Talks with Treasury yielding 'absolutely no progress'

Israel Medical Association decides to apply further sanctions; only urgent surgery to treat cancer patients will be performed.

YA’ACOV LITZMAN (photo credit: (Ariel Jerozolimski)
YA’ACOV LITZMAN
(photo credit: (Ariel Jerozolimski)
With “absolutely no progress” from discussions with the Treasury on Thursday, the Israel Medical Association decided to apply sanctions next week, as on Tuesday and Wednesday of this week.
Doctors’ assemblies will be held on Sunday morning, but hospital and health fund services will be normal. But on Monday and Tuesday, only urgent surgery to treat cancer patients and no elective surgery will be performed.
Other services will continue in the hospitals.
On Wednesday, all public hospitals in the country will operate according to reduced Shabbat schedules, with outpatient clinics closed as well, except for urgent outpatient and inpatient cases approved by special committees.
The Finance Ministry said in a statement on Thursday that the announcement by the Israel Medical Association had proved that it still “hasn’t renounced its intent to institute private medical services in public-sector hospitals [Sharap].”
The Treasury reiterated its call on the IMA to return to the negotiating table and focus on the discussions on cutting the gaps between the wages of younger doctors and of veteran doctors.

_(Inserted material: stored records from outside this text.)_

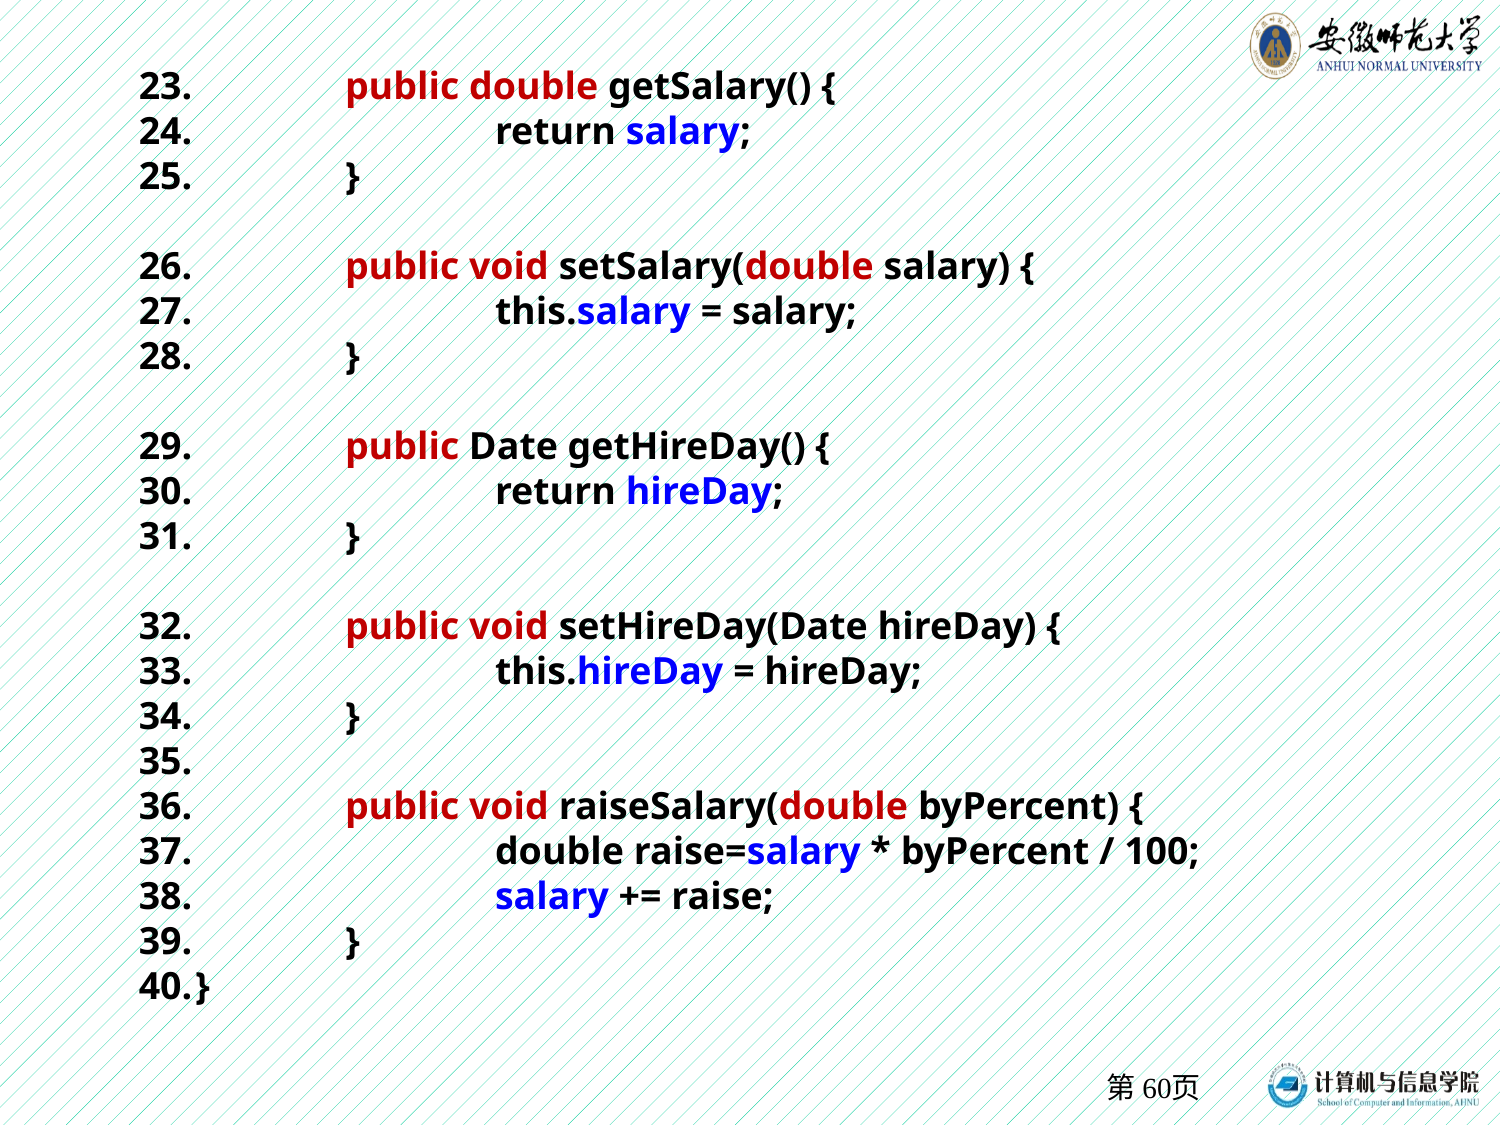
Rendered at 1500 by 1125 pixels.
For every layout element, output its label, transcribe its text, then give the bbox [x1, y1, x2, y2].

picture [1245, 1057, 1500, 1120]
text_box public double getSalary() { return salary; } public void setSalary(double salary) { this.salary = salary; } public Date getHireDay() { return hireDay; } public void setHireDay(Date hireDay) { this.hireDay = hireDay; } public void raiseSalary(double byPercent) { double raise=salary * byPercent / 100; salary += raise; } } [123, 54, 1294, 1015]
picture [1237, 2, 1500, 114]
slide_number 第60页 [903, 1061, 1217, 1118]
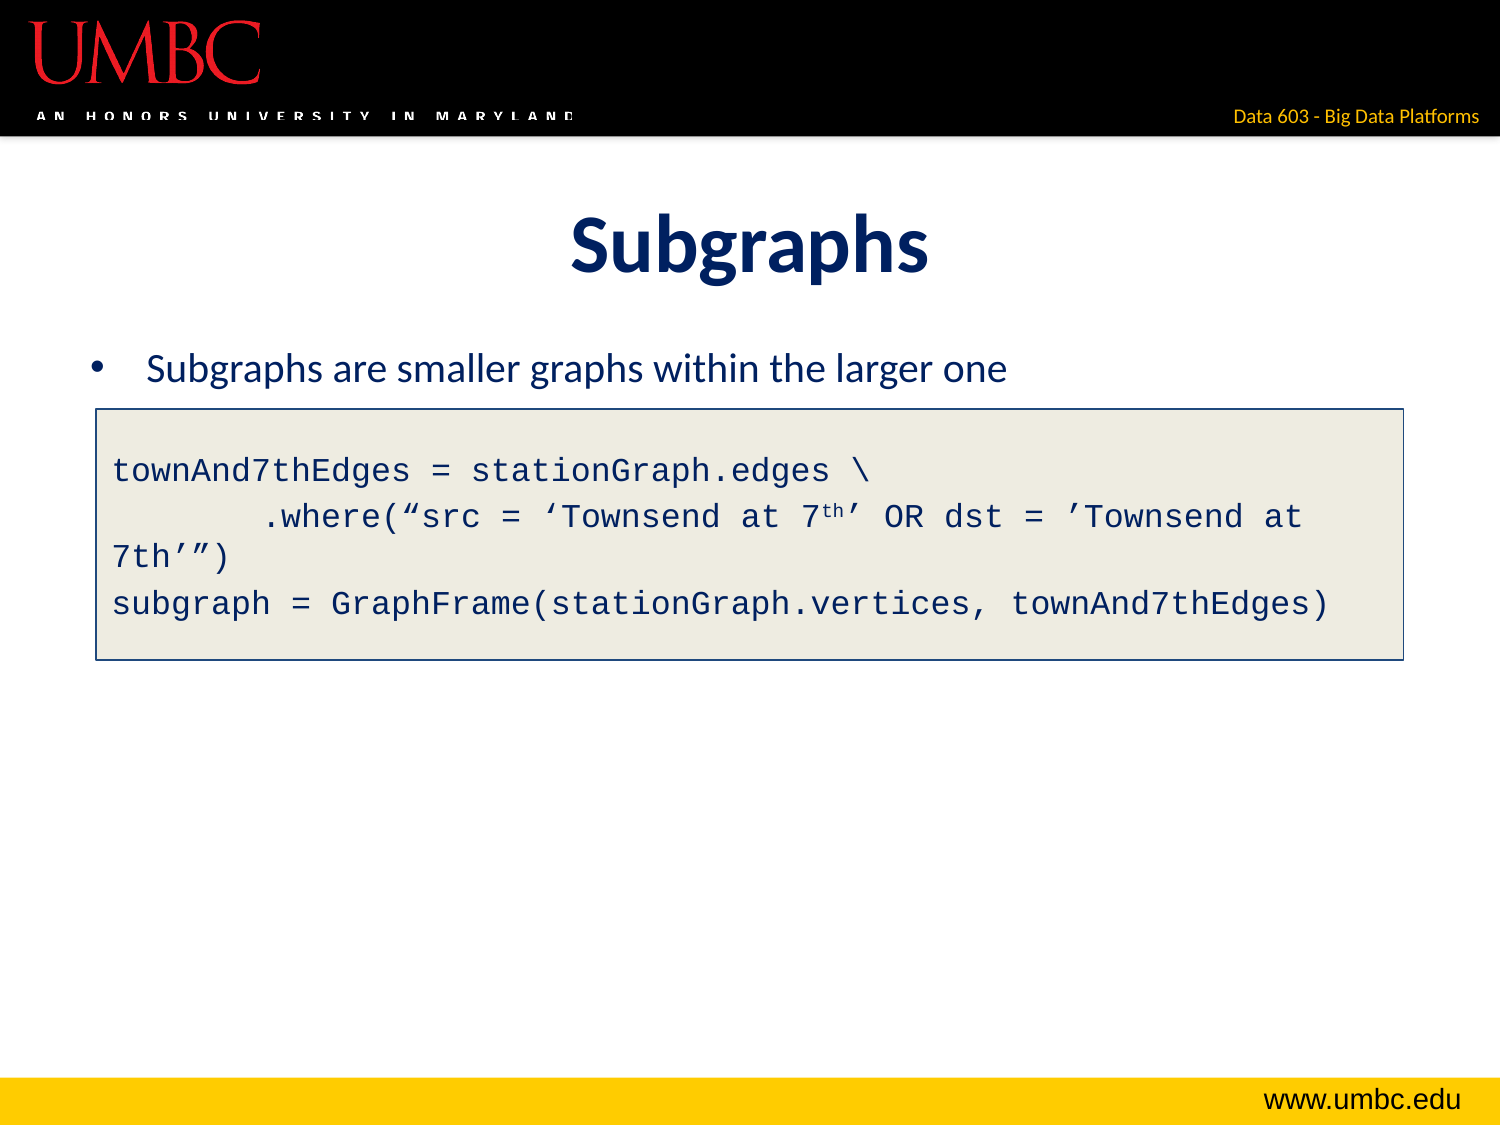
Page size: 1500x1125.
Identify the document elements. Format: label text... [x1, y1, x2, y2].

list Subgraphs are smaller graphs within the larger one [75, 333, 1425, 936]
picture [27, 20, 572, 120]
title Subgraphs [75, 145, 1425, 333]
text_box townAnd7thEdges = stationGraph.edges \ .where(“src = ‘Townsend at 7th’ OR dst = ’Townsend at 7th’”) subgraph = GraphFrame(stationGraph.vertices, townAnd7thEdges) [96, 409, 1404, 660]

However, the IMA said the Treasury was spreading “misinformation” by making it seem as though the sanctions were all about the doctors’ “desire” for Sharap, when in fact it hasn’t been raised by the doctors but rather by Deputy Health Minister Ya’acov Litzman as a “solution” for the ills of the health system.
Meanwhile, 250 medical students from around the country will join Friday’s Tel Aviv Marathon as a run to protest against the crisis and to demand that public medicine “be saved and doctors be given fair wages for their efforts.”